PS the screw is irrelevant - PE = mgh is final.
It does not work, the creator wrote an apology explaining that his calculations were fatally flawed and that it was only a concept but due to high interest he would try and find a way to make it work, I would link but I can't find the page :-(
He can't apologize because he won at Greener Gadgets.
It is not powered by gravity. It is powered by what moved it against gravity in the first place!!!!
ie people.
Just stumbled here i.e. no physics background
I don't understand a word of what any of you are saying but it all sounds (and you all sound) very clever.
Can you not all get together and make it work cause it is such a cool idea ;)
YES that is an amazing idea, all of us physics people will drop everything we are doing, move to some central location and work laboriously on a difficult, but trivial problem so you can have one more unnecessary light on in your house while shedding one less tear about your energy consumption. We'll get right on it.

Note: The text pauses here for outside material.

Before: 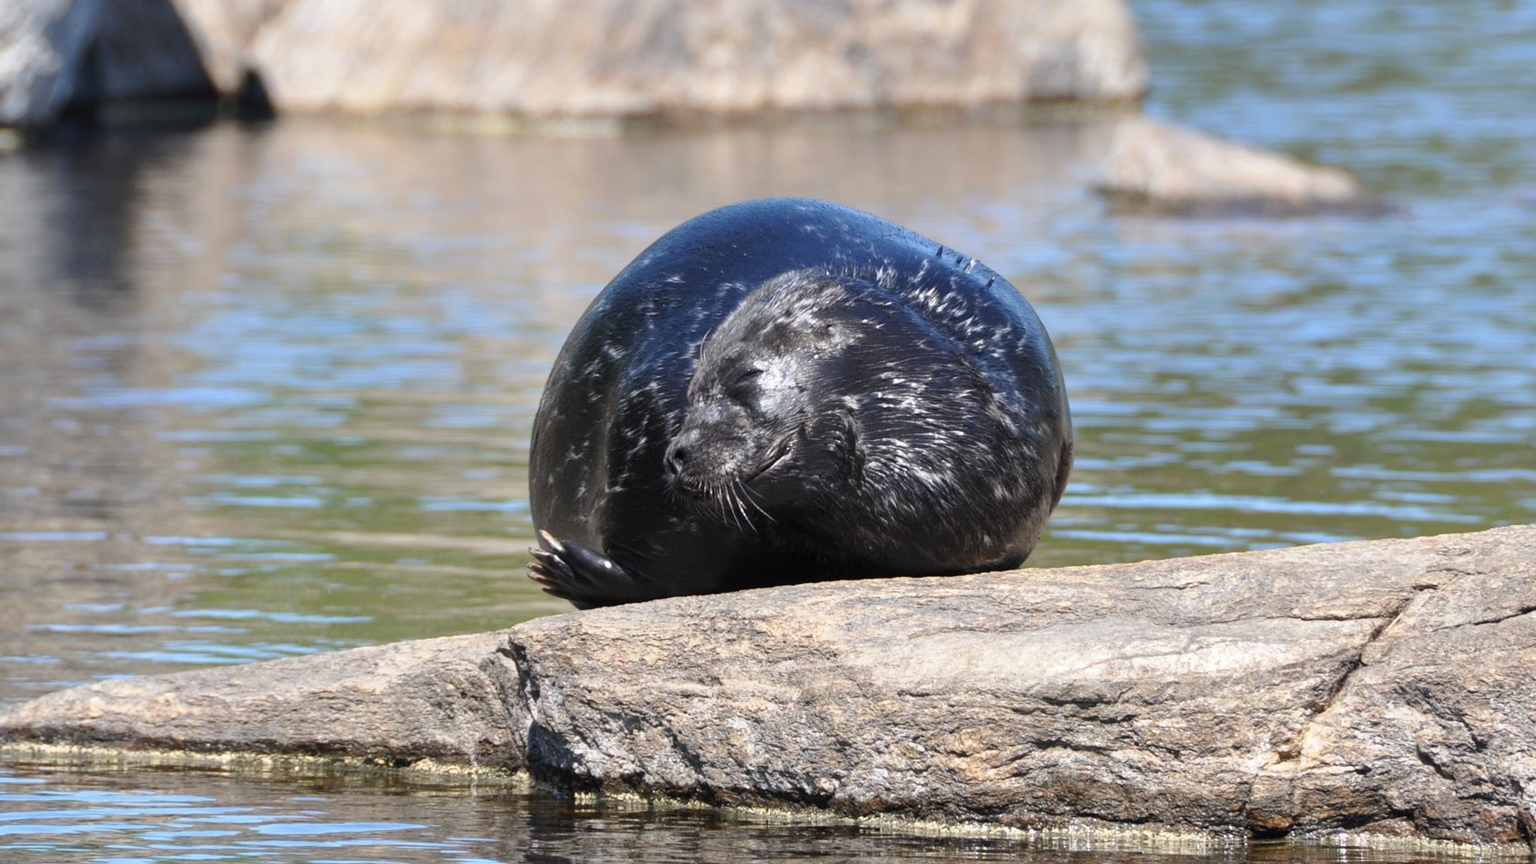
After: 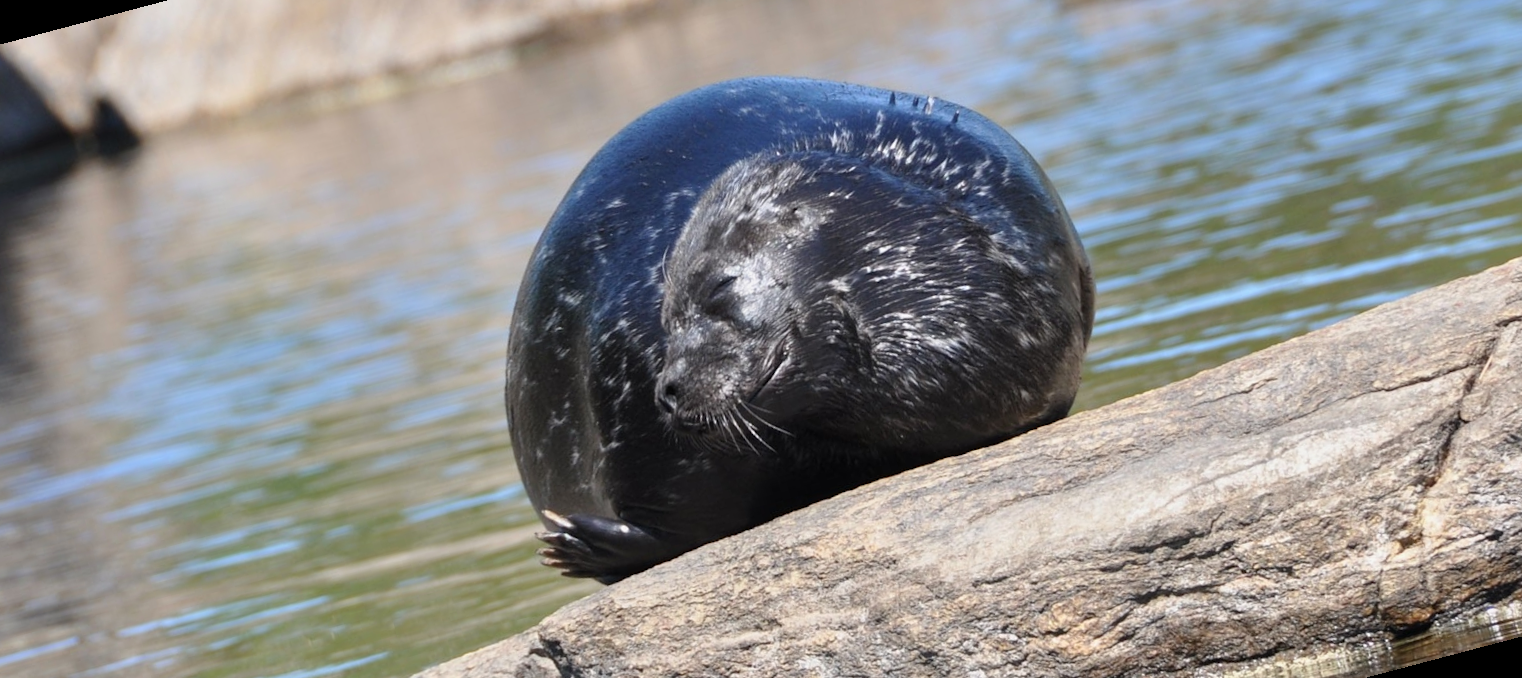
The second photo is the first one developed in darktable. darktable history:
tone equalizer: -8 EV -0.002 EV, -7 EV 0.005 EV, -6 EV -0.009 EV, -5 EV 0.011 EV, -4 EV -0.012 EV, -3 EV 0.007 EV, -2 EV -0.062 EV, -1 EV -0.293 EV, +0 EV -0.582 EV, smoothing diameter 2%, edges refinement/feathering 20, mask exposure compensation -1.57 EV, filter diffusion 5
rotate and perspective: rotation -14.8°, crop left 0.1, crop right 0.903, crop top 0.25, crop bottom 0.748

Ok, but please fix that 4 hours problem and make it function without the need for the user involvement at every 3-4 hours. :D
Shut up. Someone finally said something positive and helpful on a forum, and you must mock him! As to dropping everything, obviously people posting repeatedly on forums to pick apart everyone else`s ideas have an overabundance of free time. They could do worse than make a human and gravity powered LED light or something equally awesome. I`m with Fergus. Stop bitching and do something productive with your lives. Ta.
you people are pathetic. no one cares how much you know about physics.
@ Doombus:
Last time a bunch of physics people dropped everything they were doing, and moved to some central location to work laboriously on a difficult problem you all came up with a bomb that can level entire cities. Two cities in japan think you all might fuckin owe them a damn self powered light gizmo. Get cracking, nerd.
Good physics here. However, if this design were as fatally flawed as described, wouldn't someone have figured it out pretty quickly?
Hi,
Im bored of having to say 'the best thing since sliced bread', im also tired of the inconvenience of the toaster, can the physics nerds (in the reasearch bunker) make self-toasting sliced-bread, while your at it?..
Hi Guys,
I'm a novice here, but couldn't this concept be applied in the same way a crank powered Flash light works?
Instead of the weight continually falling creating power, couldn't the fall of the weight rotate a generator producing energy to be stored in a capacitor (or what ever they are called) and used for what ever period of time it will run.
One minute of cranking on one of those, produces, what...one hour of light. if it takes the weight a minute to get to the bottom, isn't that the equivalent of hand cranking for one minute...or am I missing something here.
Maybe it's not what he originally intended, but it seems to me it would work, and I'd much rather have the weight do the cranking than me.